Transform a party list vote of the type "Party A > Party B > Party C" 
into a ranked ballot of the type: A1 > A2 > ... > An > B1 > ... > Bn > 
C1 > ... > Cn.

Then just dump that into my method, since that is monotonic. Also, when 
all voters simply vote for a single list, the method reduces to 
Webster's: each bloc (necessarily disjoint, so no constraints) gets as 
many candidates as Webster's method would have given it.

The problem with my method is that (currently) it uses exponential 
space.

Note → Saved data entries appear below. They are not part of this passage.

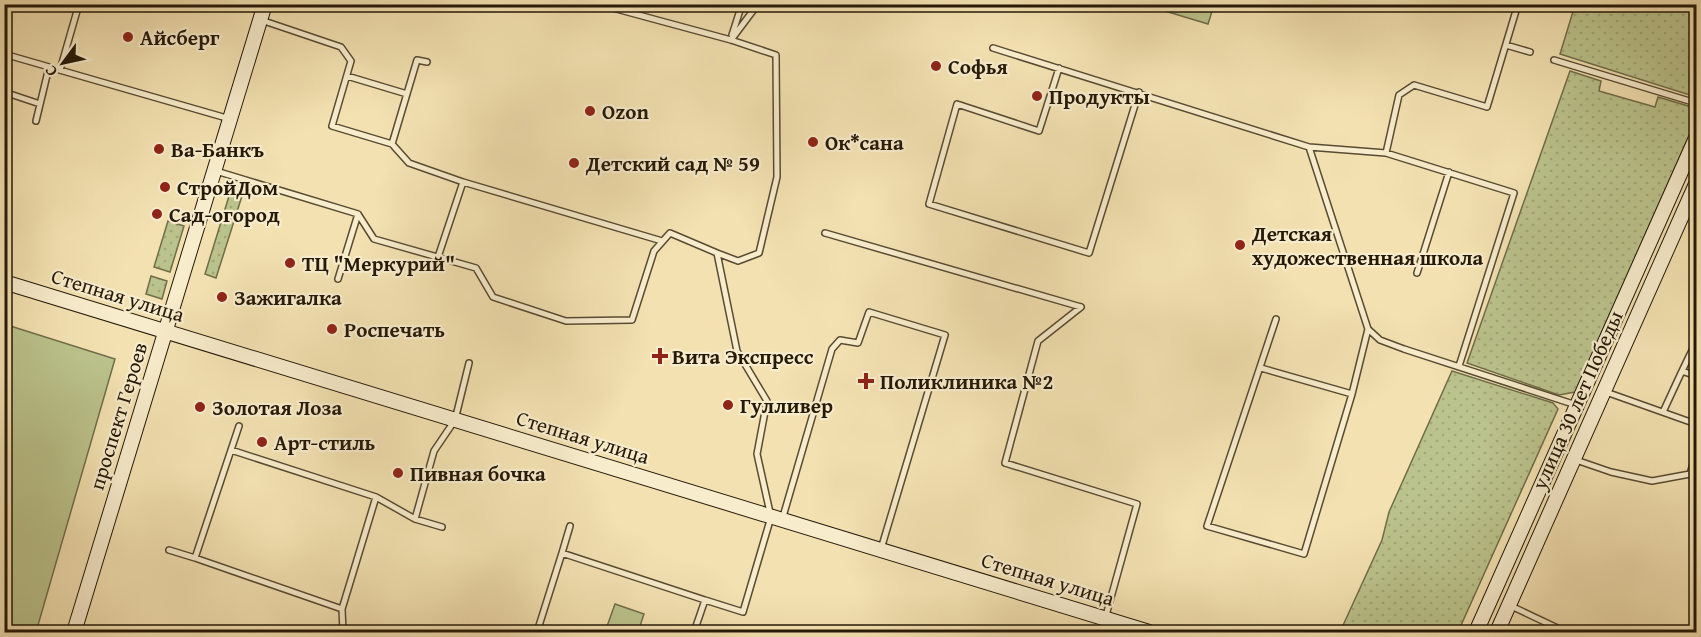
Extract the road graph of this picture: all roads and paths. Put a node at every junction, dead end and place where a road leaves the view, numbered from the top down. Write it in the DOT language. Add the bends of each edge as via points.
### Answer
graph roads {
  1 [pos="79,4"];
  2 [pos="598,4"];
  3 [pos="742,4"];
  4 [pos="758,4"];
  5 [pos="1518,4"];
  6 [pos="264,5"];
  7 [pos="261,20"];
  8 [pos="731,40"];
  9 [pos="1506,45"];
  10 [pos="993,48"];
  11 [pos="1530,52"];
  12 [pos="4,54"];
  13 [pos="1554,60"];
  14 [pos="427,62"];
  15 [pos="49,67"];
  16 [pos="1059,68"];
  17 [pos="60,70"];
  18 [pos="347,76"];
  19 [pos="4,92"];
  20 [pos="1139,92"];
  21 [pos="407,94"];
  22 [pos="1696,103"];
  23 [pos="40,104"];
  24 [pos="230,118"];
  25 [pos="36,121"];
  26 [pos="1696,138"];
  27 [pos="392,144"];
  28 [pos="1309,147"];
  29 [pos="1386,153"];
  30 [pos="214,170"];
  31 [pos="1449,172"];
  32 [pos="463,182"];
  33 [pos="1696,184"];
  34 [pos="358,214"];
  35 [pos="825,233"];
  36 [pos="662,241"];
  37 [pos="717,253"];
  38 [pos="438,257"];
  39 [pos="1417,273"];
  40 [pos="338,279"];
  41 [pos="4,282"];
  42 [pos="1276,319"];
  43 [pos="1368,329"];
  44 [pos="165,332"];
  45 [pos="1696,342"];
  46 [pos="469,363"];
  47 [pos="1460,366"];
  48 [pos="1261,368"];
  49 [pos="1682,371"];
  50 [pos="1696,376"];
  51 [pos="1604,391"];
  52 [pos="1352,394"];
  53 [pos="1578,405"];
  54 [pos="1663,412"];
  55 [pos="455,420"];
  56 [pos="1696,424"];
  57 [pos="239,426"];
  58 [pos="231,450"];
  59 [pos="1696,454"];
  60 [pos="1574,459"];
  61 [pos="376,497"];
  62 [pos="776,518"];
  63 [pos="415,519"];
  64 [pos="570,526"];
  65 [pos="442,527"];
  66 [pos="169,550"];
  67 [pos="880,550"];
  68 [pos="562,553"];
  69 [pos="195,558"];
  70 [pos="705,600"];
  71 [pos="1509,605"];
  72 [pos="342,609"];
  73 [pos="1104,626"];
  74 [pos="145,629"];
  75 [pos="74,633"];
  76 [pos="155,633"];
  77 [pos="343,633"];
  78 [pos="537,633"];
  79 [pos="694,633"];
  80 [pos="1149,633"];
  81 [pos="1476,633"];
  82 [pos="1497,633"];
  83 [pos="1566,633"];
  1 -- 17 [label="lane"];
  2 -- 8 [label="lane"];
  3 -- 8 [label="lane"];
  4 -- 8 [label="lane"];
  5 -- 9 [label="lane"];
  6 -- 7 [label="street, проспект Героев"];
  7 -- 18 [label="lane" via="341,47 351,61"];
  7 -- 24 [label="street, проспект Героев"];
  8 -- 37 [label="lane" via="776,55 777,177 759,253 738,261"];
  9 -- 11 [label="lane"];
  9 -- 29 [label="lane" via="1487,107 1414,85 1399,95"];
  10 -- 16 [label="lane"];
  12 -- 15 [label="lane"];
  13 -- 22 [label="lane"];
  14 -- 21 [label="lane" via="417,60"];
  15 -- 17 [label="lane"];
  15 -- 23 [label="lane"];
  16 -- 20 [label="lane"];
  16 -- 20 [label="lane" via="1039,131 957,104 929,204 1089,252"];
  17 -- 24 [label="lane"];
  18 -- 21 [label="lane"];
  18 -- 27 [label="lane" via="332,126"];
  19 -- 23 [label="lane"];
  20 -- 28 [label="lane"];
  21 -- 27 [label="lane"];
  23 -- 25 [label="lane"];
  24 -- 30 [label="street, проспект Героев"];
  26 -- 53 [label="street"];
  27 -- 32 [label="lane" via="409,164"];
  28 -- 29 [label="lane"];
  28 -- 43 [label="lane"];
  29 -- 31 [label="lane"];
  30 -- 34 [label="lane"];
  30 -- 44 [label="street, проспект Героев"];
  31 -- 39 [label="lane"];
  31 -- 47 [label="lane" via="1514,193"];
  32 -- 36 [label="lane"];
  32 -- 38 [label="lane"];
  33 -- 51 [label="street, улица 30 лет Победы"];
  34 -- 38 [label="lane" via="374,239"];
  34 -- 40 [label="lane"];
  35 -- 73 [label="lane" via="1081,307 1038,341 1005,462 1137,504"];
  36 -- 37 [label="lane" via="670,233"];
  36 -- 38 [label="lane" via="654,251 632,320 566,321 493,297 476,268"];
  37 -- 62 [label="lane" via="737,351 767,401 757,454"];
  41 -- 44 [label="street, Степная улица"];
  42 -- 48 [label="lane"];
  43 -- 47 [label="lane" via="1380,340"];
  43 -- 52 [label="lane"];
  44 -- 55 [label="street, Степная улица"];
  44 -- 75 [label="street, проспект Героев"];
  45 -- 49 [label="lane"];
  46 -- 55 [label="lane"];
  47 -- 53 [label="lane"];
  48 -- 52 [label="lane"];
  48 -- 52 [label="lane" via="1207,526 1304,554"];
  49 -- 50 [label="lane"];
  49 -- 54 [label="lane"];
  51 -- 54 [label="lane"];
  51 -- 60 [label="street, улица 30 лет Победы"];
  53 -- 81 [label="street"];
  54 -- 56 [label="lane"];
  55 -- 62 [label="street, Степная улица"];
  55 -- 63 [label="lane" via="434,451"];
  57 -- 58 [label="lane"];
  58 -- 61 [label="lane"];
  58 -- 69 [label="lane"];
  59 -- 60 [label="lane" via="1690,474 1652,481"];
  60 -- 71 [label="street, улица 30 лет Победы"];
  61 -- 63 [label="lane"];
  61 -- 72 [label="lane"];
  62 -- 67 [label="street, Степная улица"];
  62 -- 67 [label="lane" via="832,349 840,340 858,343 869,312 945,335"];
  62 -- 70 [label="lane" via="743,612"];
  63 -- 65 [label="lane"];
  64 -- 68 [label="lane"];
  66 -- 69 [label="lane"];
  67 -- 73 [label="street, Степная улица"];
  68 -- 70 [label="lane"];
  68 -- 78 [label="lane"];
  69 -- 72 [label="lane"];
  70 -- 79 [label="lane"];
  71 -- 82 [label="street, улица 30 лет Победы"];
  71 -- 83 [label="lane"];
  72 -- 77 [label="lane"];
  73 -- 80 [label="street, Степная улица"];
  74 -- 76 [label="lane"];
}
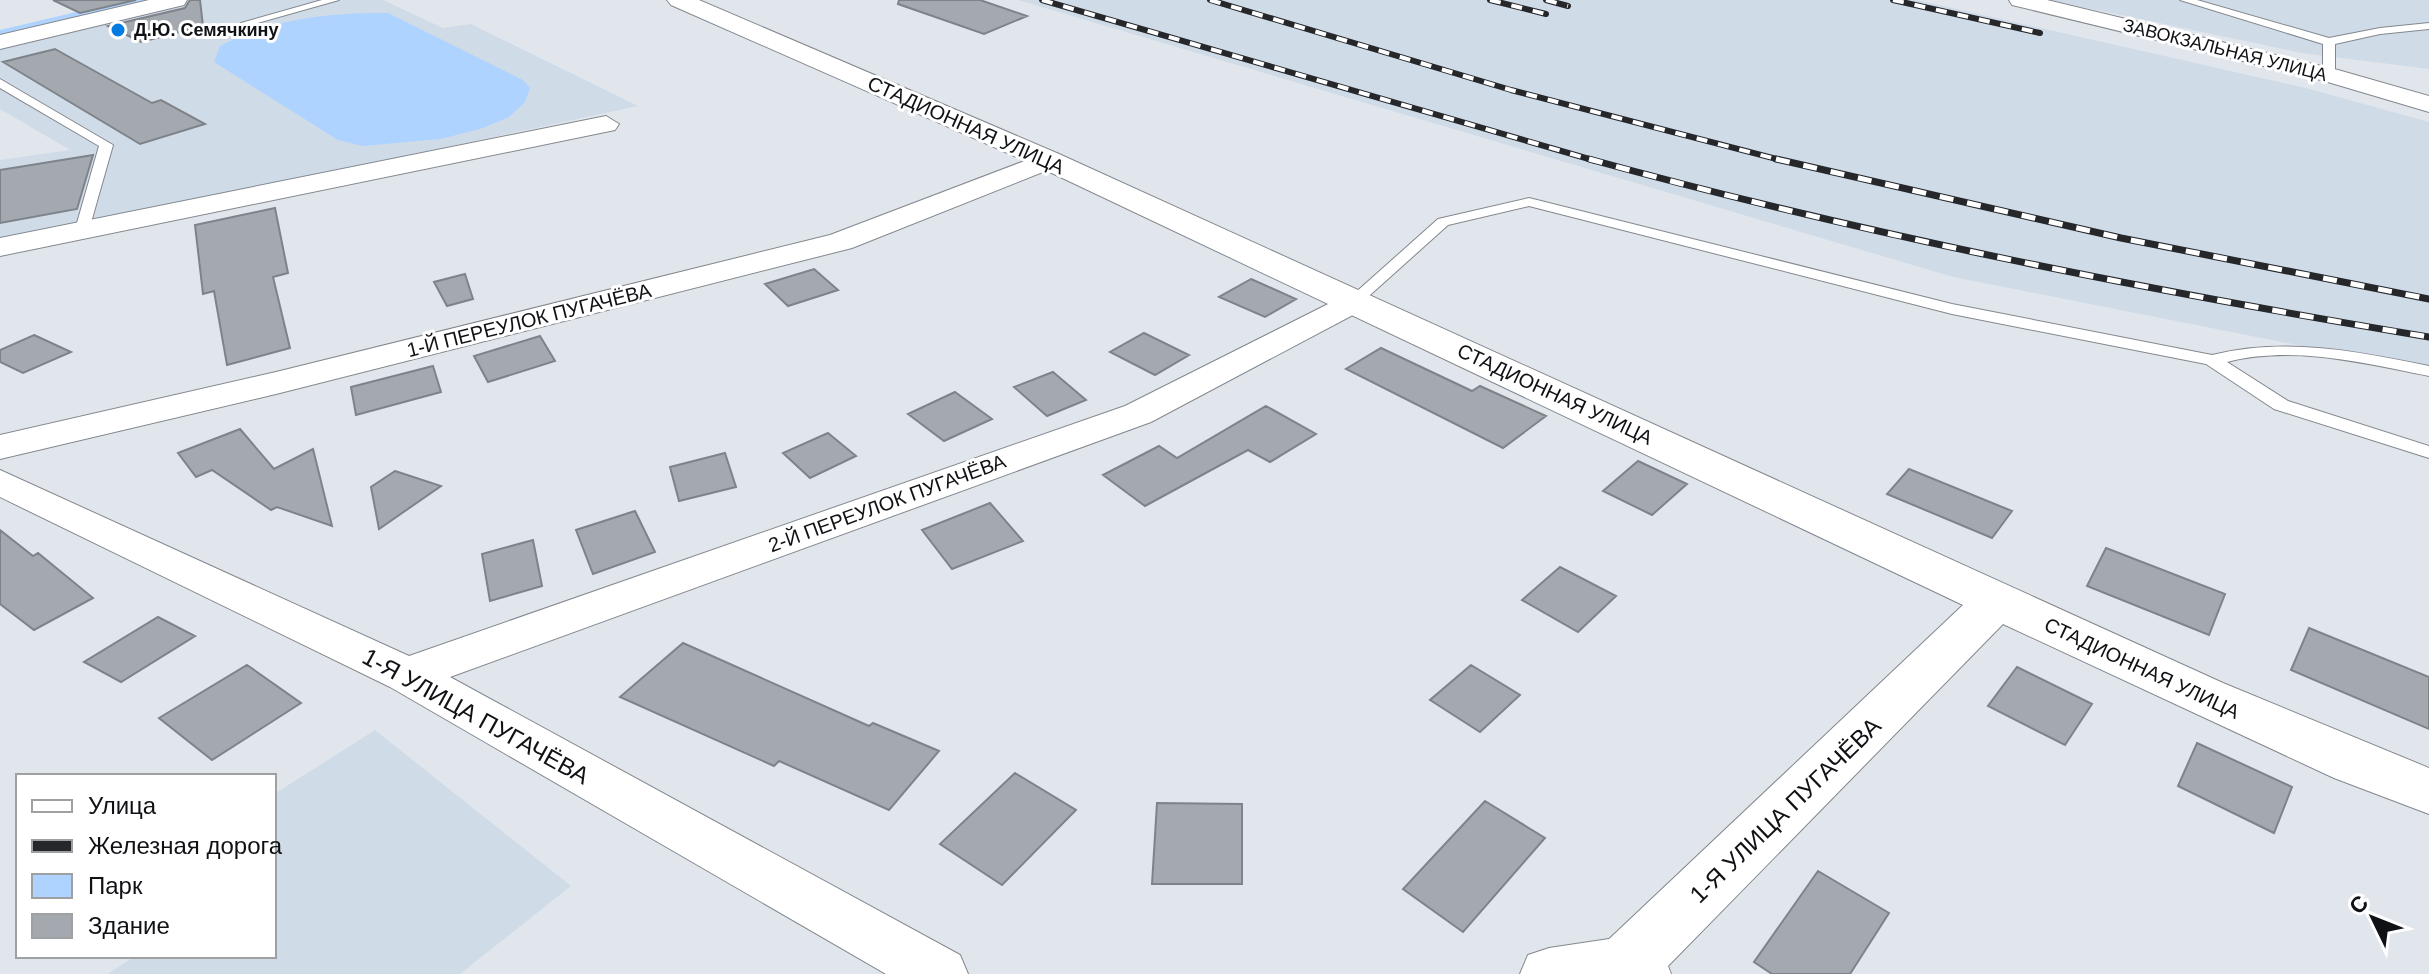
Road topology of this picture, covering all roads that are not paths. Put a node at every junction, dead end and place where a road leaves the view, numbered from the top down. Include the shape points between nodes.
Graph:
1 (113, 0) edge
2 (176, 0) edge
3 (334, 0) edge
4 (679, 0) edge
5 (2020, 0) edge
6 (2185, 0) edge
7 (247, 23) dead end
8 (0, 26) edge
9 (2429, 26) edge
10 (0, 42) edge
11 (2329, 42) junction
12 (2329, 75) junction
13 (0, 83) edge
14 (2429, 104) edge
15 (606, 124) dead end
16 (1048, 160) junction
17 (83, 230) junction
18 (0, 247) edge
19 (1354, 301) junction
20 (2212, 360) junction
21 (2429, 371) edge
22 (0, 447) edge
23 (2429, 452) edge
24 (0, 482) edge
25 (1998, 600) junction
26 (407, 675) junction
27 (2429, 791) edge
28 (1634, 968) edge
29 (939, 974) edge
30 (1549, 974) edge

1 - 8 street
2 - 10 street
3 - 7 lane
4 - 16 street, СТАДИОННАЯ УЛИЦА
5 - 12 street, ЗАВОКЗАЛЬНАЯ УЛИЦА
6 - 11 lane
9 - 11 lane
11 - 12 lane
12 - 14 street, ЗАВОКЗАЛЬНАЯ УЛИЦА
13 - 17 lane via 106,145
15 - 17 street
16 - 19 street, СТАДИОННАЯ УЛИЦА
16 - 22 street, 1-Й ПЕРЕУЛОК ПУГАЧЁВА via 841,242
17 - 18 street
19 - 20 lane via 1443,222 1529,202 1952,309
19 - 25 street, СТАДИОННАЯ УЛИЦА
19 - 26 street, 2-Й ПЕРЕУЛОК ПУГАЧЁВА via 1138,414
20 - 21 lane via 2238,352 2339,353
20 - 23 lane via 2281,405
24 - 26 street, 1-Я УЛИЦА ПУГАЧЁВА
25 - 27 street, СТАДИОННАЯ УЛИЦА via 2284,733
25 - 28 street, 1-Я УЛИЦА ПУГАЧЁВА
26 - 29 street, 1-Я УЛИЦА ПУГАЧЁВА
28 - 30 street, 1-Я УЛИЦА ПУГАЧЁВА

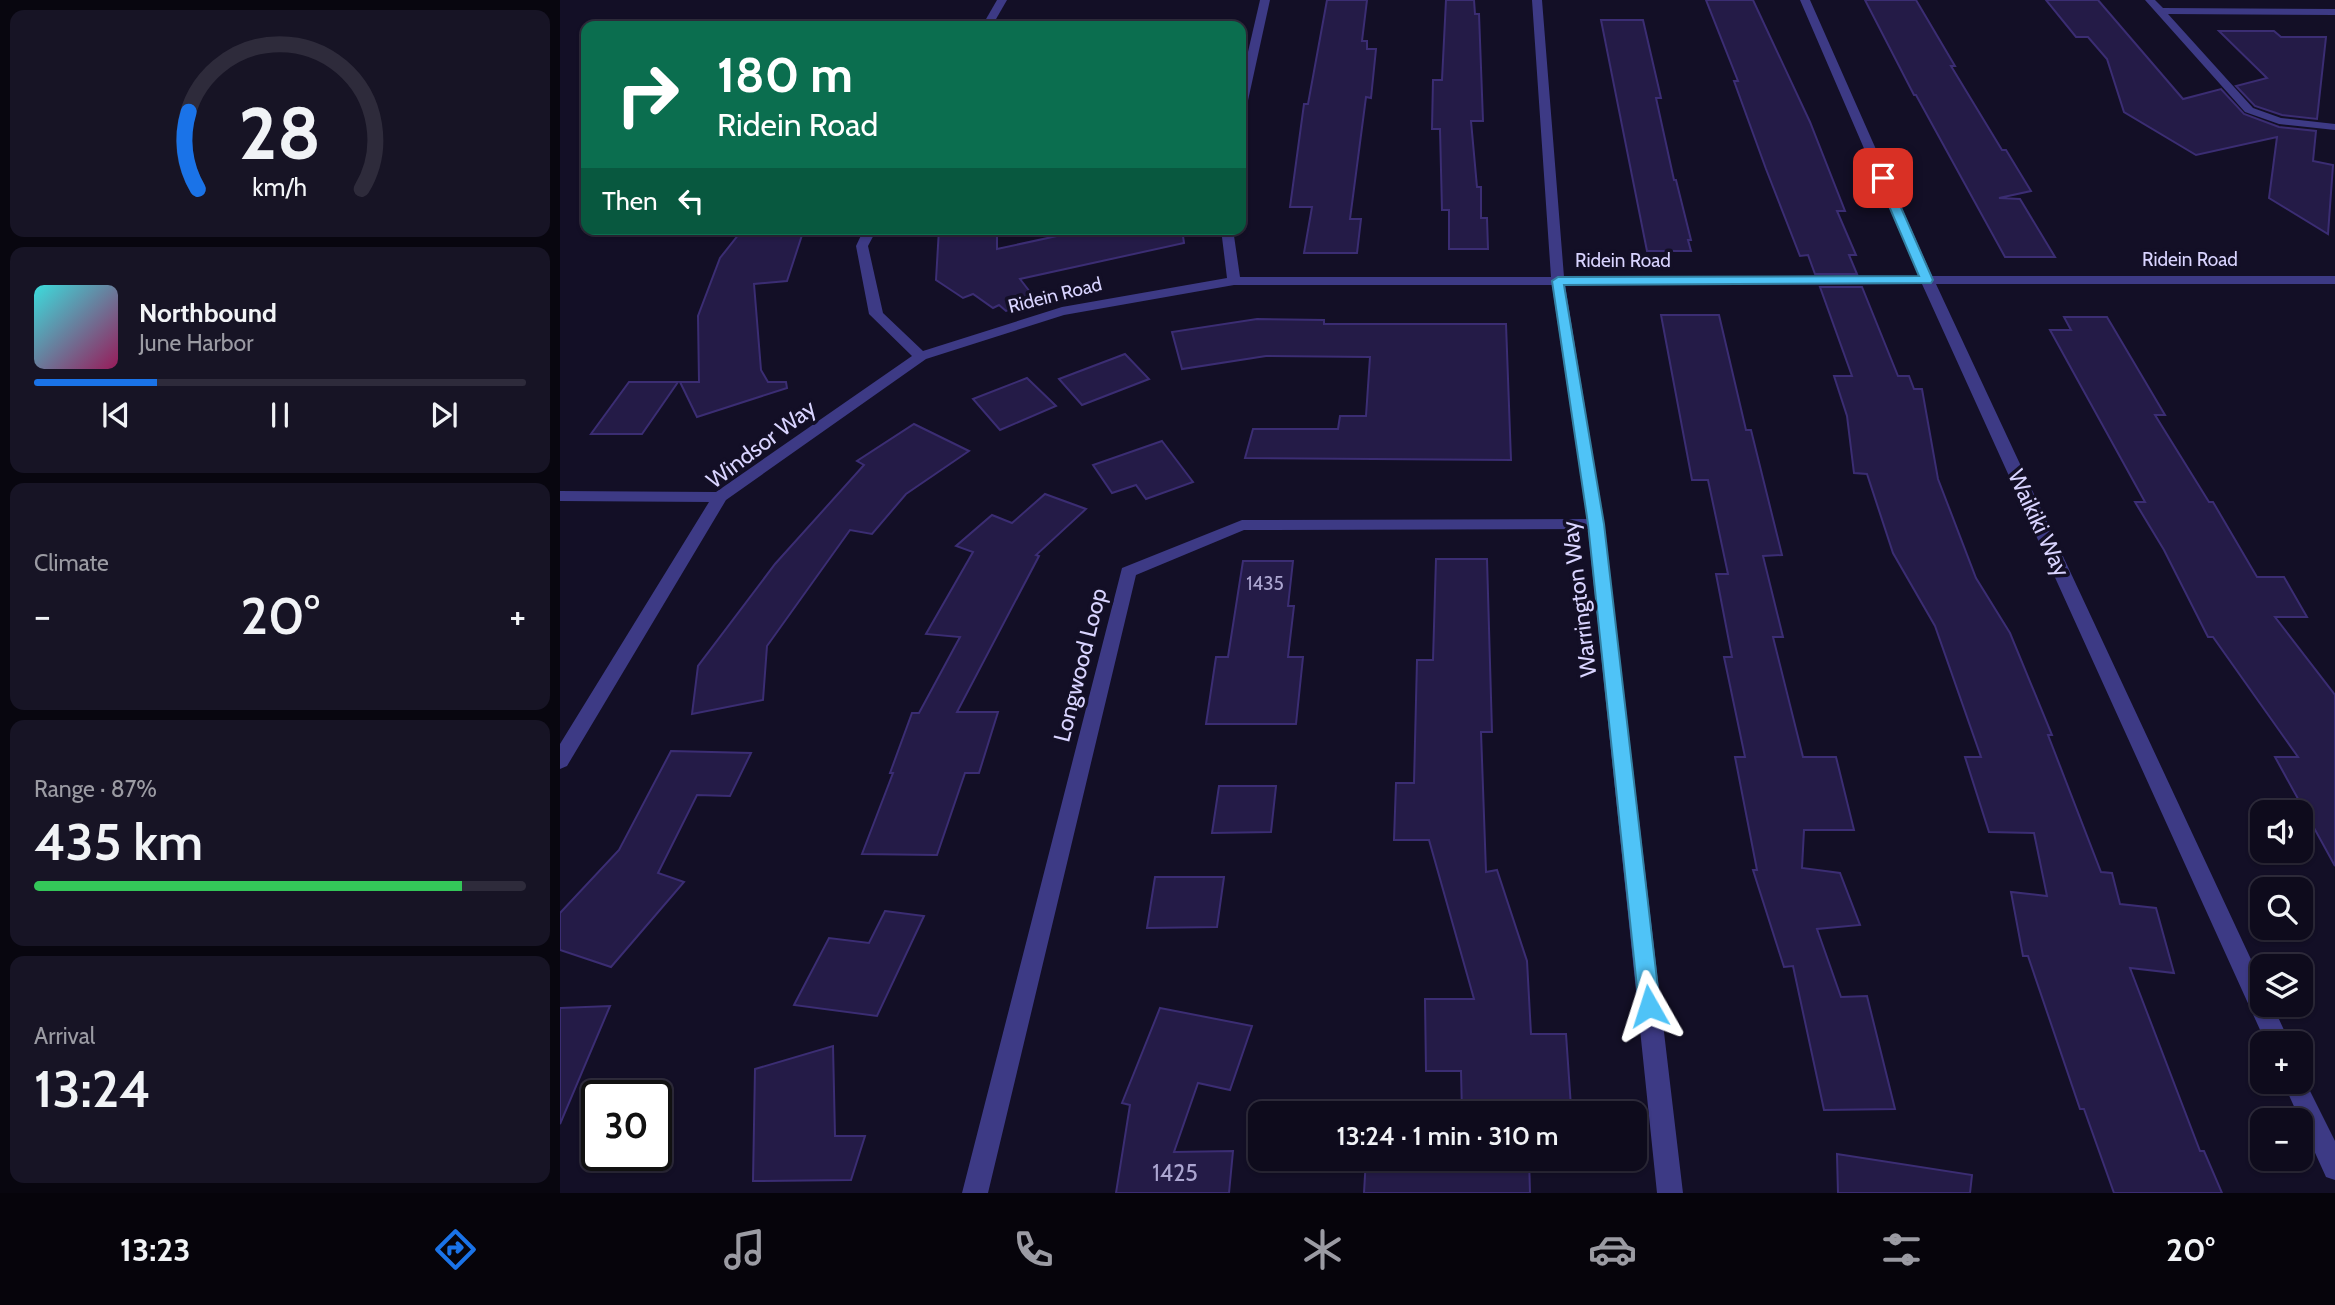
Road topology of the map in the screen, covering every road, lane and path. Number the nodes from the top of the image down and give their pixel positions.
1 (1002, 0) edge
2 (1265, 0) edge
3 (1537, 0) edge
4 (1805, 0) edge
5 (2150, 0) edge
6 (2161, 11) junction
7 (2335, 12) edge
8 (990, 21) edge
9 (1246, 83) edge
10 (2335, 127) edge
11 (868, 235) edge
12 (1228, 235) edge
13 (1927, 280) junction
14 (2335, 280) edge
15 (1234, 281) junction
16 (1558, 281) junction
17 (921, 356) junction
18 (560, 496) edge
19 (720, 497) junction
20 (1596, 524) junction
21 (560, 761) edge
22 (2272, 1031) edge
23 (2301, 1094) edge
24 (2335, 1168) edge
25 (975, 1193) edge
26 (1670, 1193) edge

1 - 8 street
2 - 9 street
3 - 16 street, Warrington Way
4 - 13 street, Waikiki Way
5 - 6 street
6 - 7 street
6 - 10 street
11 - 17 street
12 - 15 street
13 - 14 street, Ridein Road
13 - 16 street, Ridein Road
13 - 22 street, Waikiki Way
15 - 16 street, Ridein Road
15 - 17 street, Ridein Road
16 - 20 street, Warrington Way
17 - 19 street, Windsor Way
18 - 19 street
19 - 21 street, Windsor Way
20 - 25 street, Longwood Loop
20 - 26 street, Warrington Way
23 - 24 street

As a consequence, it uses exponential time as well, but if the 
exponential space could be fixed, it would only be "exponential time in 
terms of candidates, not in terms of voters", and thus similar to STV in 
that respect.

Perhaps your Sainte-Lague version (if it works out to always elect the 
same council) will let us get it down to polyspace.

> The tree method would have seats distributed between the parties and
> then within the various "wings" of the parties based on how many votes
> each party/wing/candidate obtained.

That could also be handled behind the scenes. If the tree is defined as:
   B is root
    BA has A as ancestor
    BB has A as ancestor
     BBA has BA as ancestor

and someone votes for BBA, then the proper ballot might be BBA1 > ... > 
BBAn > BB1 > ... > BBn > B > ... > Bn.
I'm not sure where BA would fit. Perhaps
  BBA1 > ... > BBAn > BB1 = BA1 > BB2 = BA2 > ... > BBn = BAn > B > ... 
 > Bn.
Even that leaves out where to put a descendant of BA.